Manifolds that induce approximate fibrations in the PL category

This paper provides quick recognition of approximate fibrations among certain PL maps by identifying fibrators. A closed connected orientable n-manifold N is called a codimension k PL fibrator if, for all PL maps p: M → B on a PL (n + k)-manifold M such that each p−1b collapses to a copy of N, p is an approximate fibration. As codimension 2 fibrators are fairly well understood, the paper emphasizes codimensions k > 2. Here are some of its key results, all stated for a codimension 2 PL fibrator N. If aspherical, N is a codimension 3 PL fibrator.
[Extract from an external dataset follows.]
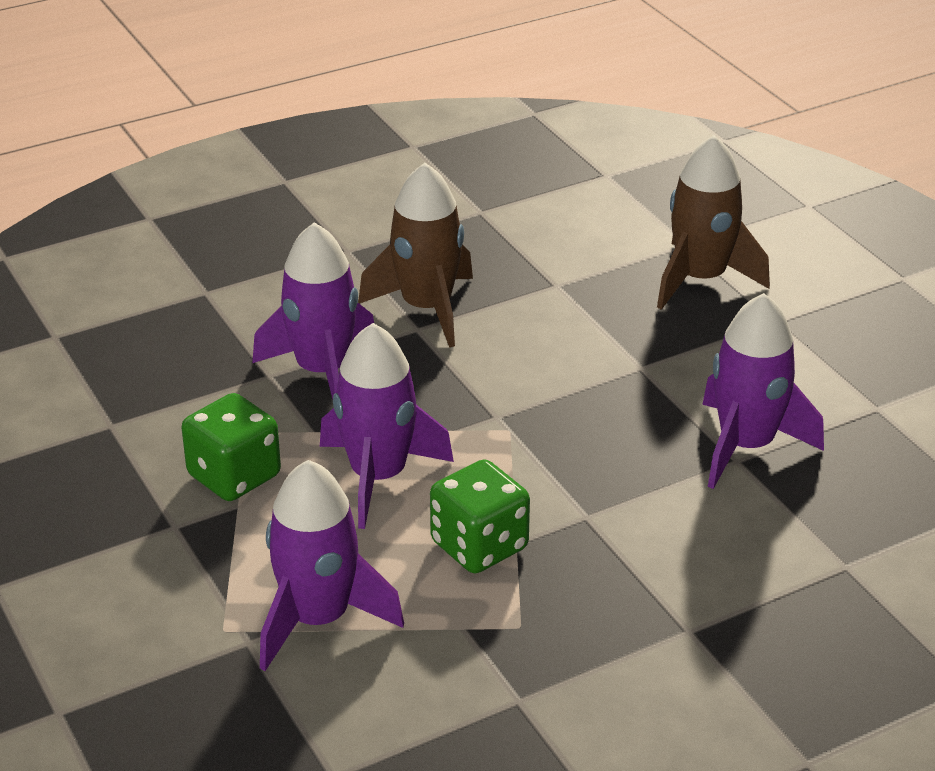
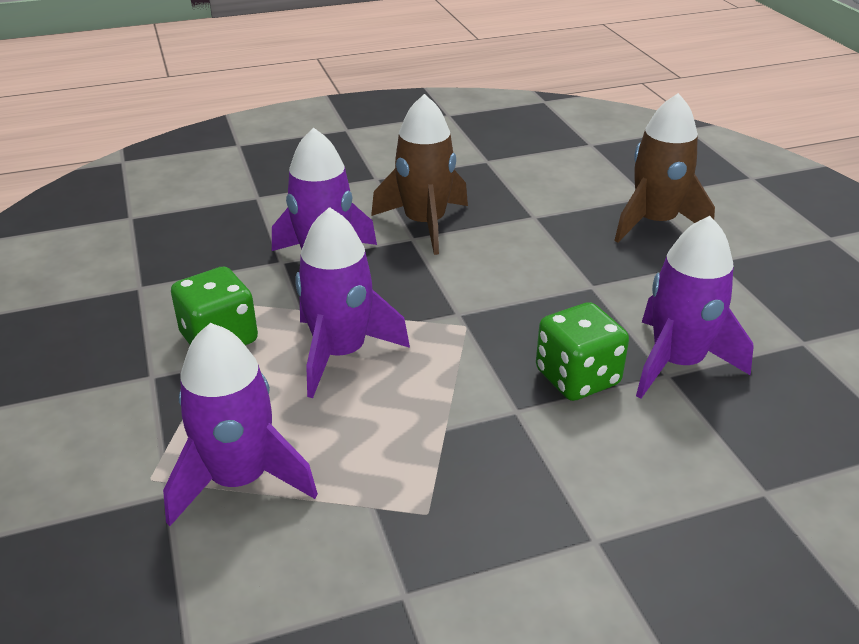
camera: 10 degrees right, 0 degrees up
green dice [430,459,530,573] -> green dice moved to [536,302,629,401]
If its universal cover is closed and (k − 1)-connected, k < 6, then N is a codimension k PL fibrator. If N is 3-dimensional and π1(N) ≠ Z2 ∗ Z2, then N is a codimension 3 fibrator. Again for 3-dimensional N, if π1(N) is normally cohopfian and either N is aspherical or H1(N) is infinite, then N is a codimension 4 PL fibrator. If N is aspherical, π1(N) is normally cohopfian, and π1(N) has no proper normal subgroup isomorphic to π1(N)A where A itself is an Abelian normal subgroup of π1(N), then N is a codimension k PL fibrator for all k. In particular, the final statement holds for all hyperbolic 3-manifolds as well as for those with two other geometric structures.